Although he is furious at first, this development turns out to be great for Sheldon because, with her out of his life, he can finally relax. But soon, to his horror, his mother reappears in the sky over New York City. She begins to annoy Sheldon and Lisa (with the whole city now watching) by constantly talking to strangers about his most embarrassing moments. This puts a strain on his relationship with Lisa, who leaves him. Sheldon is persuaded by his psychiatrist to see a psychic, Treva, to try to get his mother back to reality. Treva's experiments fail, but Sheldon falls for her. When he introduces Treva to his mother, she approves and comes back to Earth.

==Soundtracks==

===Life Lessons===
- "A Whiter Shade of Pale" by Procol Harum
- "Politician" by Cream
- "The Right Time" by Ray Charles
- "Like a Rolling Stone" by Bob Dylan/The Band
- "It Could Happen to You" written by Johnny Burke and Jimmy Van Heusen
- "That Old Black Magic" written by Johnny Mercer and Harold Arlen
- "Stella by Starlight" written by Ned Washington and Victor Young
- "Conquistador" by Procol Harum
- "Nessun dorma" by Mario Del Monaco
- "Sex Kick" by Transvision Vamp
- "What Is This Thing Called Love?" performed by The Hot Club of France with Django Reinhardt and Stéphane Grappelli
- "Bolero de Django" by The Hot Club of France with Django Reinhardt and Stéphane Grappelli

===Life Without Zoe===
This segment's music was almost written in its entirety by Kid Creole (August Darnell) and performed by Kid Creole and the Coconuts, except where noted.

- "Zoe"
- "Daiquiri Daiquira"
- "Schoolin"
- "Abu"
- "The Robbery"
- "My Love"
- "People Will Talk"
- "Party Girl"
- "Don't Lead Me On"
- "March of the Waiters"
- "Takin' a Holiday"
- "12th Street" by Thick as Thieves
- "Blue Suede Shoes" by Carl Lee Perkins
- "Back to School" by Pianosaurus

===Oedipus Wrecks===
- "I Want a Girl (Just Like the Girl That Married Dear Old Dad)" by Frankie Carle
- "Mother" by Bernie Leighton
- "Sing, Sing, Sing" by Benny Goodman
- "In a Persian Market" by Wilbur de Paris
- "I'll Be Seeing You" by Liberace
- "I've Found a New Baby" by Wilbur de Paris
- "All the Things You Are" by David Rose & His Orchestra
- "June in January" by David Rose & His Orchestra

==Reception==

===Box office===
New York Stories opened on March 10, 1989, earning $432,337 in 12 theaters during its opening weekend. The film went on to gross $10,763,469 domestically playing in 514 theaters.

===Critical response===
New York Stories holds a 77% positive rating on Rotten Tomatoes from 26 reviews.

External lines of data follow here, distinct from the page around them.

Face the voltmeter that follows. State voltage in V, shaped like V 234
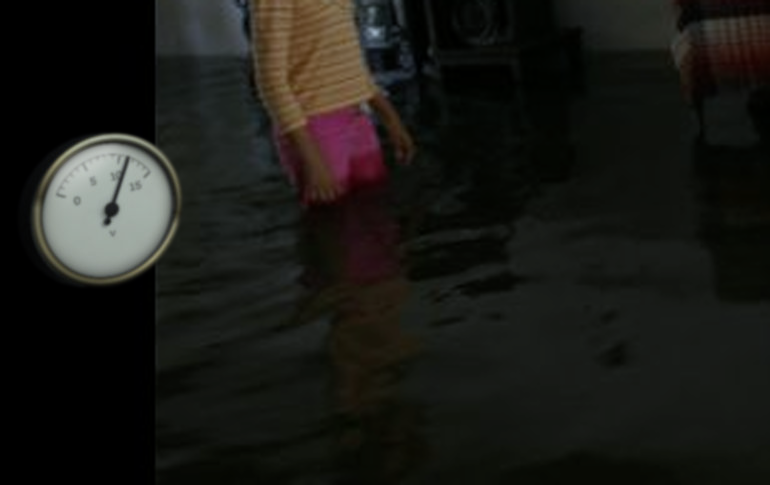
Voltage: V 11
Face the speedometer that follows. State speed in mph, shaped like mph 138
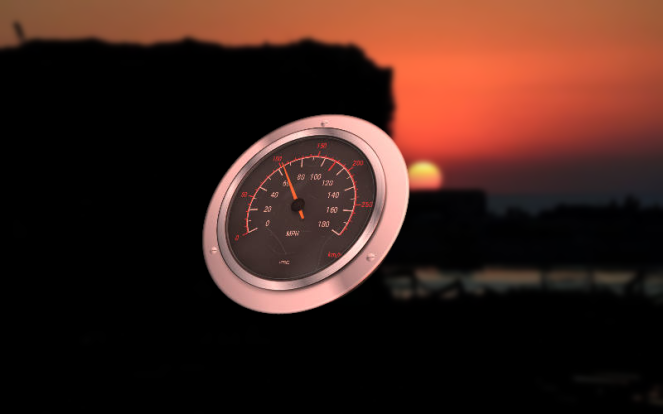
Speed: mph 65
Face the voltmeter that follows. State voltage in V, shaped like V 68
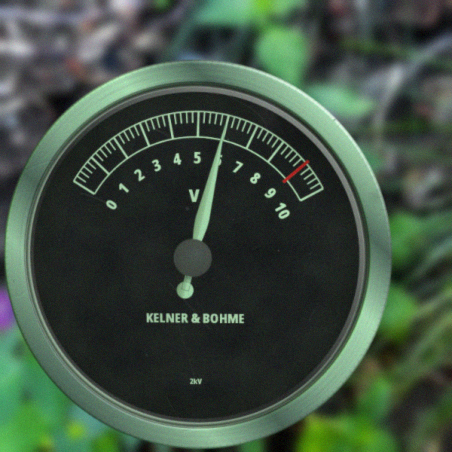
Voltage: V 6
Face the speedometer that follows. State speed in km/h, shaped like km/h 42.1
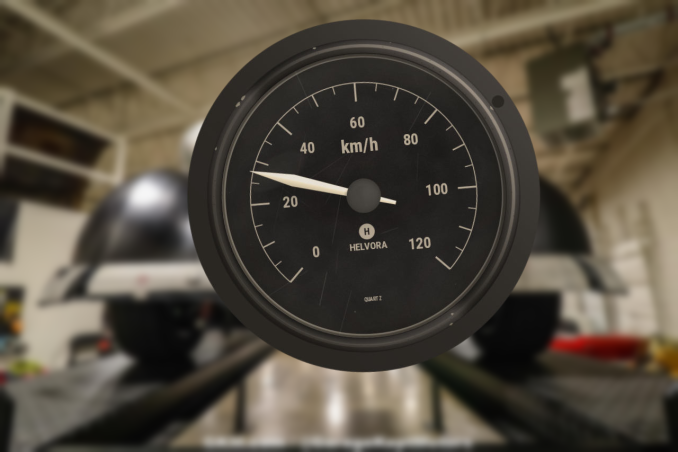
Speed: km/h 27.5
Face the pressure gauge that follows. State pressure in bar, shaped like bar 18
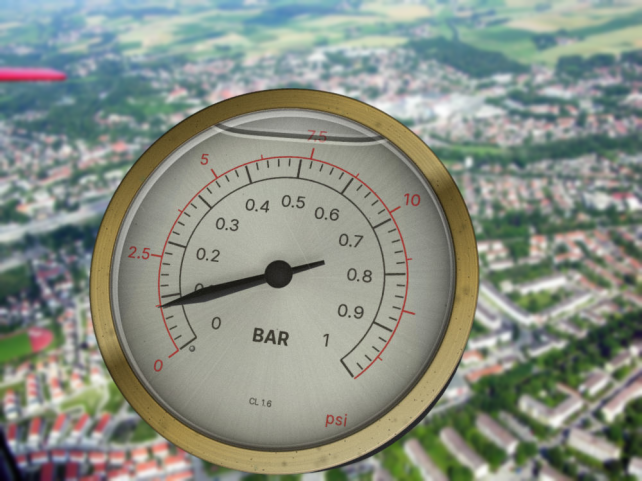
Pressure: bar 0.08
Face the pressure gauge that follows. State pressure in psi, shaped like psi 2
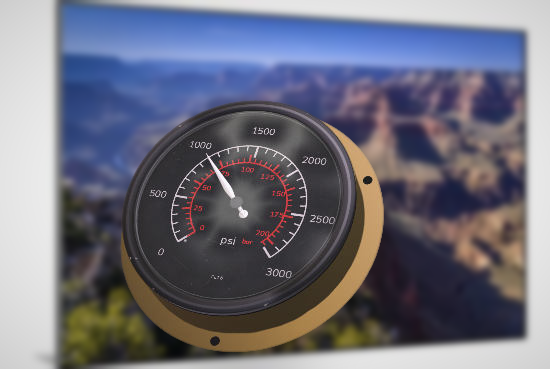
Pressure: psi 1000
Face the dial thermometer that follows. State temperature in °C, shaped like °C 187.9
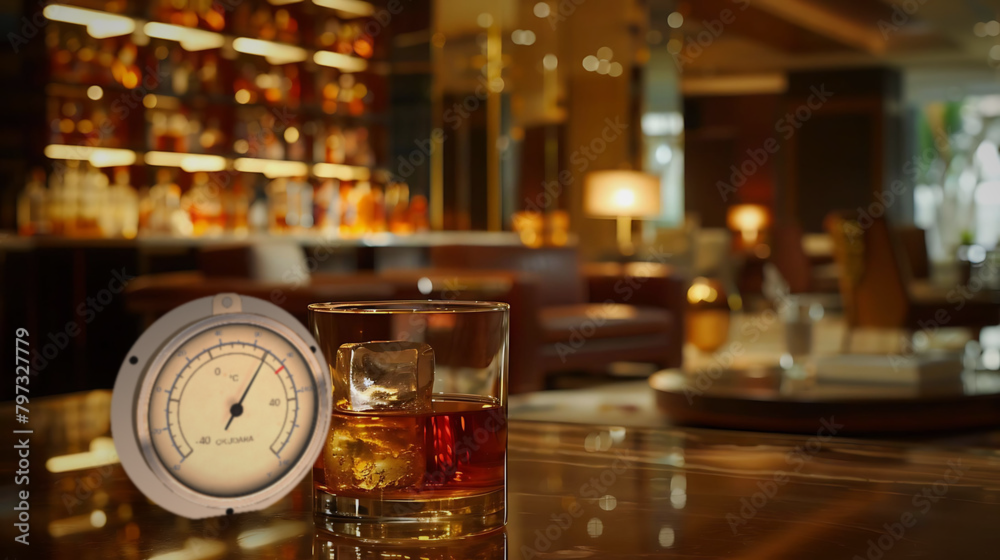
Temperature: °C 20
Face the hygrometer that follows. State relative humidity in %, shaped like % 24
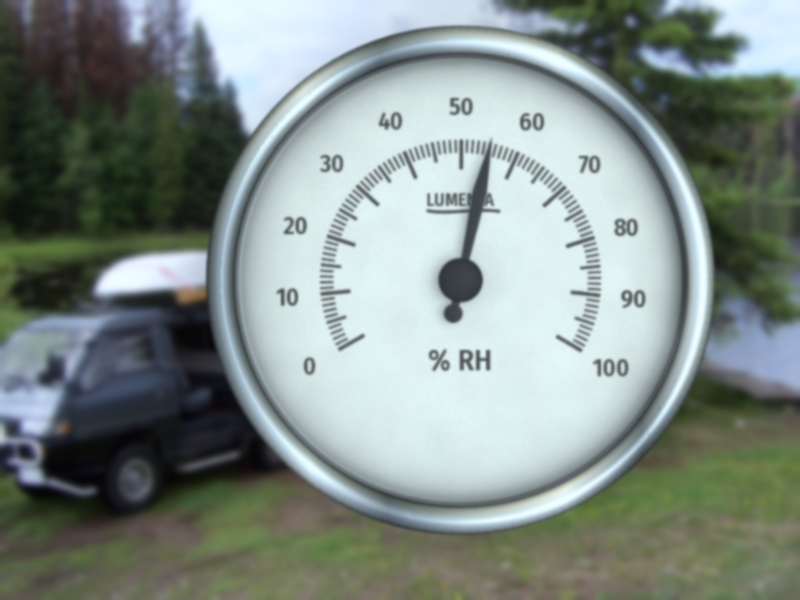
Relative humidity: % 55
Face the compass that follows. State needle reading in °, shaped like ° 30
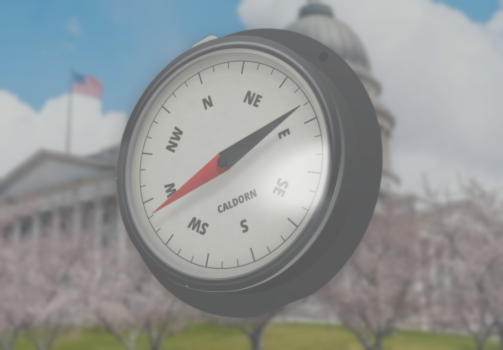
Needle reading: ° 260
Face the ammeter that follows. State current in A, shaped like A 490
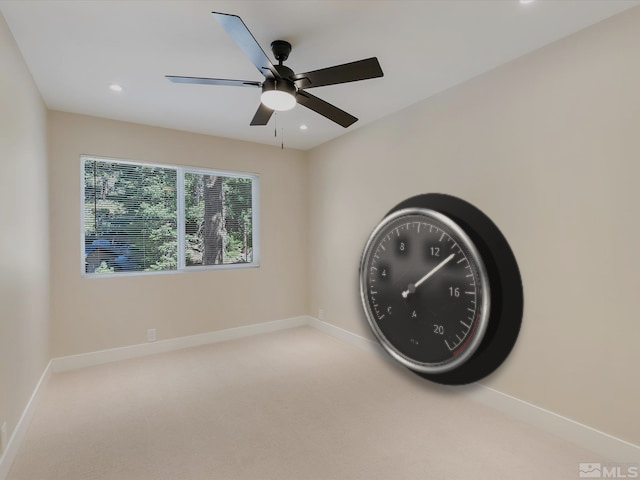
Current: A 13.5
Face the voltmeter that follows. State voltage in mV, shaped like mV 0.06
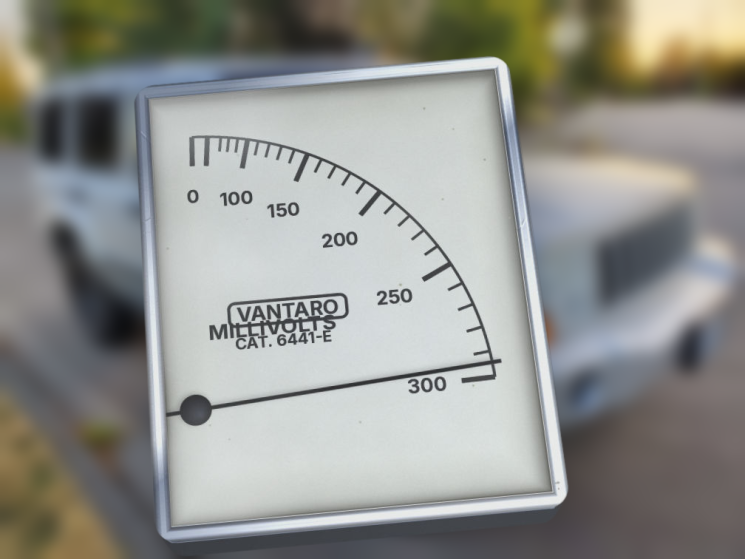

Hal Hinson, writing in The Washington Post, felt that Coppola's segment was "by far the director's worst work yet".

Roger Ebert of the Chicago Sun-Times gave the film two and a half stars out of four, saying, "New York Stories consists of three films, one good, one bad, one disappointing." He further explained, "Of the three films, the only really successful one is Life Lessons, the Scorsese story of a middle-age painter and his young, discontented girlfriend. The Coppola, an updated version of the story of Eloise, the little girl who lived in the Plaza Hotel, is surprisingly thin and unfocused. And the Allen, about a 50-year-old man still dominated by his mother, starts well but then takes a wrong turn about halfway through."

Vincent Canby of The New York Times gave it 4 out of 5 stars.

Stanley Kauffmann of The New Republic wrote, "The first segment is the best; then comes a sagging second part, during which hope is a thing with fluttering feathers; then hope is rewarded—the third part picks up smartly, if not to the level of the first."